OLYMPIA — School districts throughout the state have for years failed to complete legally required response plans for students who are in potentially dangerous emotional distress.
State lawmakers may make up for lost time with a piece of legislation that would “strengthen” these response plans, according to draft legislation, providing funds to school districts who are struggling to fully come into compliance.
Much of the proposal, requested by the Office of the Superintendent of Public Instruction (OSPI), would amend a five-year-old statute that required all school districts to have a plan for responding to signs a student might do harm to themselves or others.
Though the response plan is often listed under a district’s suicide prevention policies, it is the only state guidance that many schools can turn to when a student is reportedly having homicidal ideations, as was the case with the Freeman High School shooter.
A state-mandated response plan was to include a memorandum of understanding agreement (MOU) with a community organization that schools could refer students to in times of mental-health crises. An MOU would ensure that organization is capable of handling possible caseloads from the schools and would expedite the referral process, meaning students get treatment and counseling sooner.
Five years on, many school districts have still not come into compliance, often struggling with identifying a community mental health organization and establishing an MOU.
In an interview last December, Doug Johnson, Superintendent of Dayton School District, said his district was not in compliance with the statute.
“We do not have a formal agreement that I know of,” Johnson said.
Johnson said he had never been told an MOU was a requirement.
Dayton isn’t alone. Dave Balcom, director of students services for the Moses Lake School District, said that while the district had a formal agreement with Grant County Mental Health for decades, he was not certain if it constituted an MOU. Moses Lake School District saw a student in 1996 shoot and kill two other students and a teacher.
Moses Lake School District Superintendent Joshua Meek did not respond to repeated requests over the course of a week to verify the existence of an MOU.
The district has had a working relationship with Grant County Mental Health for decades, Balcom said. Though school districts often have an informal relationship with a mental health organization, none that responded before press time had a completed MOU.
Some school districts simply struggle to communicate to the public what resources, if any, are available.
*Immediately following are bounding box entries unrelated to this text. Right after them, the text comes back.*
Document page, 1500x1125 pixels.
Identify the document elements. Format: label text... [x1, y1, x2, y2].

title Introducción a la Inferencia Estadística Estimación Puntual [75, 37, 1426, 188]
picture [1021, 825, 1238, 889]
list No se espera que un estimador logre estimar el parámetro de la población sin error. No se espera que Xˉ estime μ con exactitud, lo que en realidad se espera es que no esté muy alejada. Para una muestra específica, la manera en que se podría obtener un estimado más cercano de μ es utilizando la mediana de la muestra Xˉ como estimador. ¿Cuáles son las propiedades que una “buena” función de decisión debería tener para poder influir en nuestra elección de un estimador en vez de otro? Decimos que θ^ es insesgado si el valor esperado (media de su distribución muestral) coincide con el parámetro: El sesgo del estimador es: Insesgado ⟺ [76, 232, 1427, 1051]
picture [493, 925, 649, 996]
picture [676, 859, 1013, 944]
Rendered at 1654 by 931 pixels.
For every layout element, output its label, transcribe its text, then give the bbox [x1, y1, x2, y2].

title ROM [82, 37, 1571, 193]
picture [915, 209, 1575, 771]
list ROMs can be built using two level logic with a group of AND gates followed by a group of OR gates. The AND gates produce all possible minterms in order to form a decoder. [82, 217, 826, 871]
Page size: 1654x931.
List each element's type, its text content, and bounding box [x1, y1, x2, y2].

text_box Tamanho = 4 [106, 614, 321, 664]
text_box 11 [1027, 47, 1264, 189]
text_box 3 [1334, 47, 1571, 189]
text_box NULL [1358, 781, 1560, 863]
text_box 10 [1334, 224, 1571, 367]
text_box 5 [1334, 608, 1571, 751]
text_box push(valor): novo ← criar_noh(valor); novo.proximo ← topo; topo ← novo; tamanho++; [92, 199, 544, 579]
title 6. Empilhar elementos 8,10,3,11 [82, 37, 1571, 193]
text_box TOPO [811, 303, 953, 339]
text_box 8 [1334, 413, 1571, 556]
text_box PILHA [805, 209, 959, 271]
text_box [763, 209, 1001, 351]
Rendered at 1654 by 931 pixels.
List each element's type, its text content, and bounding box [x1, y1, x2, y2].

In the policies on the website of Freeman School District, there is filler text where phone numbers would go for a local crisis hotline or community mental health center.
“(List here the numbers for your community),” the procedure reads, leftover from model plans drafted by the OSPI years ago.
Jeffery Bell, a representative for Freeman School District, said that the school district maintains contact information for local mental health resources, but chooses not to identify them in the school’s procedures.
Ephrata School District similarly has filler text in place of some contact information, but withholding phone numbers for local crisis hotlines isn’t a universal practice. Quincy and Moses Lake school districts both provide full lists of contact information on their websites.
Lawmakers involved with school mental health care aren’t surprised by the variable success of schools.
“There was some good framework in [the existing statute], but there’s been an issue in school districts with not having the expertise or staff time needed,” said state Rep. Tina Orwall, D-Des Moines.
Orwall said that by passing this legislation, lawmakers would be ensuring school districts have the resources they need to come into compliance with the law.
The proposal would put resources into bringing school districts into compliance. The new proposal would provide almost 10 times as much money as the original and will pay for, among other things, mental health coordinators assigned to each of Washington’s nine Education Service Districts. The coordinators would review district progress and report annually to the OSPI.
John Boyd, superintendent of the Quincy School District, said that while he’s encouraged to see the legislature move to support school districts, the biggest problem districts face is not a lack of oversight from the state.
“The worst part is finding the staff,” Boyd said. “[This bill] is not going to be a magic bullet.”
Boyd said that universities aren’t producing enough psychologists, social workers, counselors, etcetera, in order to meet the need of rural students, and that lawmakers need to incentivize students to enter those fields.